## Written task
Print, exactly as written, the line containing "Сообщений: 4,491" and every line after it, ending with the final line of the data below.

## Source information

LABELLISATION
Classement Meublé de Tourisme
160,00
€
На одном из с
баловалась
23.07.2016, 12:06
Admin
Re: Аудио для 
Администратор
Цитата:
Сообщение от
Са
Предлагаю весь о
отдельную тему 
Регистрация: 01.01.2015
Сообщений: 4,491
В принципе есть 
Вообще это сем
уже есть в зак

## Exercise solution
Сообщений: 4,491
В принципе есть 
Вообще это сем
уже есть в зак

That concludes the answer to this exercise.